* _PROBLEM DETAILS_
Would you please copy each line below that includes the string "lines"?

* _DATA FOR THE TASK_
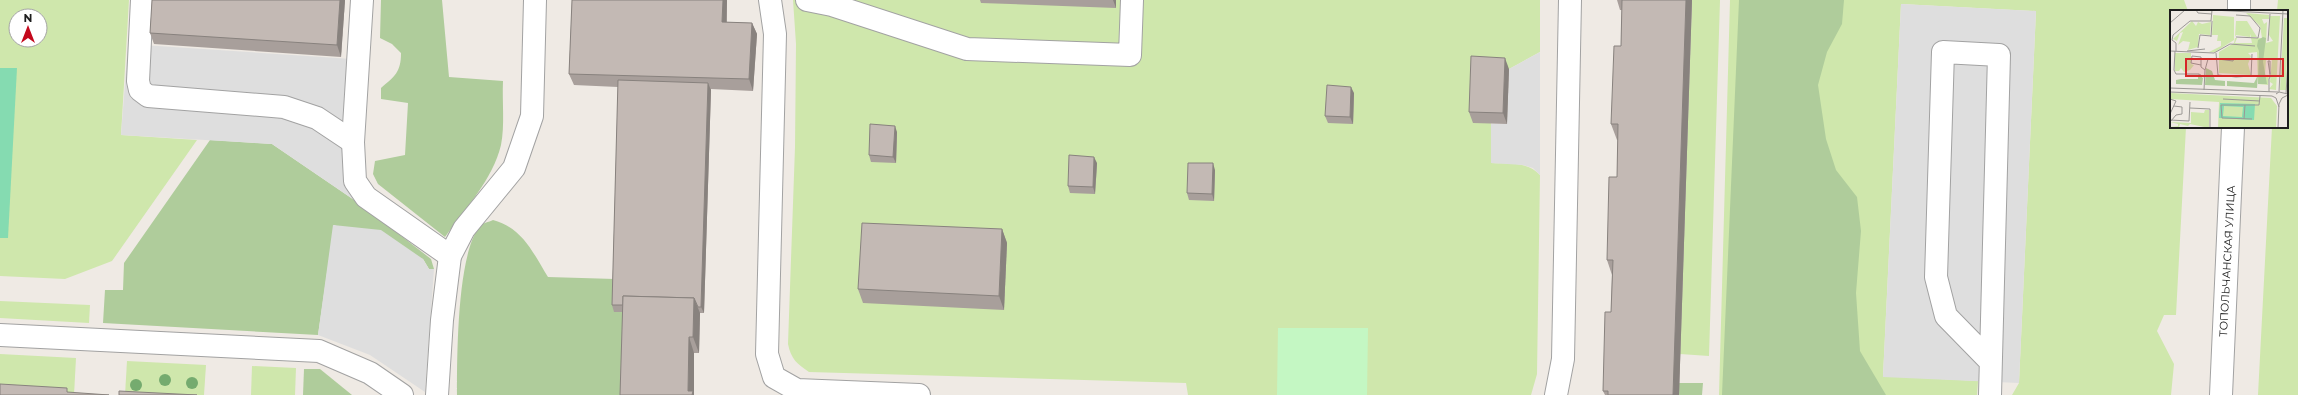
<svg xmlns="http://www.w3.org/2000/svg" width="2298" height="395" viewBox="0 0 2298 395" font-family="Montserrat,sans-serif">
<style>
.grass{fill:#cfe7ac;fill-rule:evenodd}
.forest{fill:#afcc9b}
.park{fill:#c4f7c3}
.pitch{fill:#85dbb1}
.parking{fill:#dedede}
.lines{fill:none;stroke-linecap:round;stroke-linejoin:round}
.minor-casing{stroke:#a2a2a2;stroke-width:24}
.minor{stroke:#fff;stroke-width:22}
.tree{fill:#75ab6f}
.wall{fill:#a89f9b}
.shaded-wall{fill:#88827e}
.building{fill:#c3b9b4;stroke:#88827e}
.labels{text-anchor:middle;stroke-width:4;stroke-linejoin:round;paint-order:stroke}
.street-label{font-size:11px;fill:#1e1e1e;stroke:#fff}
.inset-road{fill:none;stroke:#9b9895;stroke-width:1}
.view{fill:#d62828;fill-opacity:0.15;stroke:#d62828;stroke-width:2}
.inset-edge{fill:none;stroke:#1e1e1e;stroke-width:2}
</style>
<rect width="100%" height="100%" fill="#efeae4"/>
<!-- grass -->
<g class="grass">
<path d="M0 0H129L121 135 197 140 112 261 65 279 0 276ZM16 16H40V40H16Z"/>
<path d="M793 0H1540V52L1509 69 1475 68 1491 124V163C1508 164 1528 161 1540 175L1537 374 1531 395H1188L1186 383 809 372C797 364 791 359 788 344L795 147 796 44Z"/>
<path d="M1692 0H1720L1709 356 1680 354Z"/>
<path d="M1730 0H2184L2188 11H2171V127H2186L2176 315H2164L2157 331 2174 364 2171 395H2012L2019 383 2036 11 1901 4 1883 376 1978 381 1977 395H1719Z"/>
<path d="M2278 0H2298V395H2258L2272 127H2287V11H2277Z"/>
<path d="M0 301 90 305 89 323 0 318Z"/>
<path d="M0 354 76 358 74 395 0 392Z"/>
<path d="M127 361 206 365 204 395H125Z"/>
<path d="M252 366 296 368 295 395H251Z"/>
</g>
<!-- forest -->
<g class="forest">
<path d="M381 0H442L449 77 503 81C502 101 505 126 501 145 493 179 465 209 445 237L378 184 373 174 375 161 405 155 408 103 381 99V88C395 76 401 72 401 53L392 44 380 38Z"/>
<path d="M1739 0H1844L1842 24 1827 52 1818 85 1826 139 1836 170 1857 197 1861 231 1856 293 1860 351 1886 395H1722Z"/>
<path d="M210 140 272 144 360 204 431 259 434 269H429L423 259 334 225 318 335 103 323 105 290H123L124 263Z"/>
<path d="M493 220C523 228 533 253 548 277L615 279 629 312 627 395H457C457 356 457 257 479 227 482 223 489 222 493 220Z"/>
<path d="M304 369H320L352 395H303Z"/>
<path d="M1679 383H1703L1702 395H1679Z"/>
</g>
<!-- park -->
<path class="park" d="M1278 328H1368L1367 395H1277Z"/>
<!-- pitch -->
<path class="pitch" d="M0 68H17L8 238H0Z"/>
<!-- parking -->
<g class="parking">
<path d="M1901 4 2036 11 2019 383 1883 377Z"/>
<path d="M128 44 367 60 360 204 272 144 121 135Z"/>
<path d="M1540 52V175L1533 168 1523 165 1491 163V124H1507L1509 69Z"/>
<path d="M333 225 381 230 423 259 429 269H434L425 392 370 355 318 335Z"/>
</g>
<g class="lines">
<!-- minor casing -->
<g class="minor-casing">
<g id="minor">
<path d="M142 0 138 81 140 90 148 96 284 107 317 118 353 142"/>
<path d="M362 0 353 142 355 181 366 197 450 256"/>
<path d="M770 0 775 34 767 354 774 377 797 390 919 395"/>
<path d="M807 0 832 5 967 49 1130 55 1132 0"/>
<path d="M2239 11V0"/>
<path d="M0 335 319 351 370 373 402 395"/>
<path d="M437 395 442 320 450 256 464 229 514 168 532 116 535 0"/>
<path d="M1556 395 1563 359 1570 0"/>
<path d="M1990 395 1999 55 1943 52 1936 277 1946 316 1990 361"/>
<path d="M2221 395 2233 127"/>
</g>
</g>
<!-- minor -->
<use href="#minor" class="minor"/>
</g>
<!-- trees -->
<g class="tree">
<circle cx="165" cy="380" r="6"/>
<circle cx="192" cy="383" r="6"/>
<circle cx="136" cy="385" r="6"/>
</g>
<!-- wall -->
<g class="wall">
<path d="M152 0H345L341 57 154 44 150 33Z"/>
<path d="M572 0H727V22L752 23 757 34 753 91 711 89 704 313H700L699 353H694V395H620L623 312H614L612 305 618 87 574 85 569 74Z"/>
<path d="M980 0H1116V8L981 3Z"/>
<path d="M1617 0H1692L1679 395H1605L1603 391 1611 312 1612 275 1607 260 1617 177 1618 140H1617L1611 124 1621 46 1622 10H1620Z"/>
<path d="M1509 69 1507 124 1473 123 1469 112Z"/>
<path d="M1354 93 1353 124 1328 123 1325 116Z"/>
<path d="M897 132 896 163 871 162 869 155Z"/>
<path d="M1097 163 1095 194 1070 193 1068 186Z"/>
<path d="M1215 170 1214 201 1189 200 1187 193Z"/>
<path d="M1002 229 1007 243 1004 310 863 303 858 289Z"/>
</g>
<!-- shaded-wall -->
<g class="shaded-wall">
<path d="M340 0H345L341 57 337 45Z"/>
<path d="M723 0H727L726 33 722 22Z"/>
<path d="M1113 0H1116V8Z"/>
<path d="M1686 0H1692L1679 395H1673Z"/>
<path d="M752 23 757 34 753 91 749 79Z"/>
<path d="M1505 58 1509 69 1507 124 1503 113Z"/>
<path d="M708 83 711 90 704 313 701 307Z"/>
<path d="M1351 87 1354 93 1353 124 1350 117Z"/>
<path d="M895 126 897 132 896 163 893 157Z"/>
<path d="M1094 157 1097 163 1095 194 1093 187Z"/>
<path d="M1213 163 1215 170 1214 201 1212 194Z"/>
<path d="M1002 229 1007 243 1004 310 999 296Z"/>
<path d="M694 298 700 313 699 353 693 337Z"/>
<path d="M689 337 694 353V395H689L688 391Z"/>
</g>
<!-- building -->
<g class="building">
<path d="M152 0H340L337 45 150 33Z"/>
<path d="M572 0H723L722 22 752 23 749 79 569 74Z"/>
<path d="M1622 0H1686L1673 395H1608V391H1603L1605 312H1611L1613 260H1607L1609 177H1617L1618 124H1611L1614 46H1621Z"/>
<path d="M1471 56 1505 58 1503 113 1469 112Z"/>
<path d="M618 80 708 83 701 307H698L694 298 623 296V305H612Z"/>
<path d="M1327 85 1351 87 1350 117 1325 116Z"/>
<path d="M870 124 895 126 893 157 869 155Z"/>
<path d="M1069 155 1094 157 1093 187 1068 186Z"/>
<path d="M1188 163H1213L1212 194 1187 193Z"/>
<path d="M862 223 1002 229 999 296 858 289Z"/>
<path d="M623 296 694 298 693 337H689L688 391H693L692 395H620Z"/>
<path d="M0 384 67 388V392L109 395H0Z"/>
<path d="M119 391 197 395H119Z"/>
</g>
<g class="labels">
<!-- street labels -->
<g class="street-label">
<text transform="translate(2227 261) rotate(-87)" y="4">ТОПОЛЬЧАНСКАЯ УЛИЦА</text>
</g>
</g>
<!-- overview -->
<g transform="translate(2170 10)">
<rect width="118" height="118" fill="#efeae4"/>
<path d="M64 2V30L45 42H39L51 36V31H47L48 25H42L43 5 64 7ZM76 3 99 5V9H92L94 14 97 12 96 33 103 31 99 25 100 6H110L106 80 99 79 103 74 100 72 102 49H96L95 65H99L98 75 88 74 87 42 78 43 81 46 78 54 81 65 49 63V42L64 33 65 28H67L65 33H82L81 28H92L90 16ZM114 8H118L116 80H110ZM22 11 26 16 28 12 32 14 41 12 40 25 29 24 28 37 18 40 20 32 13 31 8 35 13 22 10 23 7 31 3 29ZM66 11H77L87 27H81L80 24V27L66 25 65 27ZM5 43H21V54L24 55 20 60 14 62 11 58 9 61H5ZM0 83 101 88 107 96 106 118H48L49 92 0 89ZM35 100H39V118L20 114 18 116 10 114 9 117 0 116H8V114L0 112 21 113V102L34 103Z" fill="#cfe7ac"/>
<path d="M93 27 96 28 93 52 97 74H88L89 41 87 36 88 30ZM36 58 42 61 45 70 55 71V76L35 75ZM28 64 33 68 32 75 6 74V70L11 69H28ZM88 65 87 78 57 76V71L84 73Z" fill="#afcc9b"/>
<path d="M50 93 85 94 84 110 49 108ZM54 96 73 97 72 107 53 106Z" fill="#85dbb1" fill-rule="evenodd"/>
<path class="inset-road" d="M26 0 28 3 42 4M42 0 118 4M66 5 80 6 90 18 88 28 66 27M0 13 15 0M41 27 42 11M98 31 100 4M28 38 30 25 41 26M0 41 44 43 60 34 85 36M5 41 4 60 6 64H29L34 67M6 41V33L2 30 3 25 20 11H41L42 0M17 41 35 39M46 43 48 65 66 67 81 66 82 44M48 49 63 51 64 48M31 55 21 53 22 46 31 47V57L35 60M0 78 108 82M34 80 35 60 38 49M0 82 102 86 106 88 109 97M99 82V69L100 67V51H98L100 64M109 82 113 0M106 84 109 82 118 84M116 84 118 51M0 89 6 91 0 104M53 89 90 91M20 98 40 99V118M74 109 75 95M82 109 52 108 51 95H89L90 86M0 110 19 111 20 92M1 111 6 105 12 104V97L4 96M9 118H27M108 118 109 94 112 88 118 85"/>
<path class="view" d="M16 49H113V66H16Z"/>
<rect width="118" height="118" class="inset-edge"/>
</g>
<!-- north arrow -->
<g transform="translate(28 28)"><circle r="19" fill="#ffffff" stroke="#a5a5a5"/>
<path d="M0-3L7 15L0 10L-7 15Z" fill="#c4081c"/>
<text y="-6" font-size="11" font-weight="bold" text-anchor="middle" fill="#1e1e1e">N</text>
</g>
</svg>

* _TASK ANSWER_
.lines{fill:none;stroke-linecap:round;stroke-linejoin:round}
<g class="lines">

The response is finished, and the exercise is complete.